-- Start Source text --

I am working on a project with similar lines as yours. The house I bought had a built in Tornado Shelter with block walls. The blocks were filled with concrete and rebar. It has a solid poured ceiling 4” thick topped with a small air register. It came with a steel door and frame. It measures about 8”X8”. I do not care for exposed block in a house so I sheet rocked it with 3/8” material. I attached the drywall using Tapcon screws and construction glue. I used door moldings to hide the fact that the door is now recessed a bit into the wall. I am thinking of adding a wood veneer to the door. 

The beginning





First sheet





Next stage









Finished


----------



## Apollo Cree (Jan 30, 2010)

Pydpiper said:


> Lots of great ideas, I am liking the one of going through the wall completely and adding a backer plate. Securing the fasteners will likely be done with a spot weld.
> The door is the entrance to my office, it is under the master bedroom in my house, all 4 walls are cinder-block, the doorway in to the room was chipped in, no windows.
> My tools are kept in a separate building on the property.
> The door also has 38 other fastening points, only accessible in the jam once the door is open. The tabs are there to keep things square in relation to the concrete. Once complete I am going over the entire exposed cinder block wall with plate steel, there is only one, the other three are underground, then all that will be hidden behind drywall, the security will be in the confinement, that room exceeds the footprint of the house, so it wouldn't be natural to look for a door there.




What about the ceiling of the room? 

Does plate steel really make that much sense over just the cinderblock if they can simply go through the ceiling from above? Yes, they'd have to go through your bedroom, but they're not likely to be able to break through a cinder block wall without attracting your attention anyway.


----------

-- End Source text --
-- Start Provided material --

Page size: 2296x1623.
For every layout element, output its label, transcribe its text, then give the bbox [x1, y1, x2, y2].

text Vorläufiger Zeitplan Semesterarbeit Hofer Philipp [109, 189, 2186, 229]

-- End Provided material --

Output the forum thread's wording from "## Apollo Cree" up to and including "a spot weld.", without any changes. The data stands apart from the forum thread and is separate material.

## Apollo Cree (Jan 30, 2010)

Pydpiper said:


> Lots of great ideas, I am liking the one of going through the wall completely and adding a backer plate. Securing the fasteners will likely be done with a spot weld.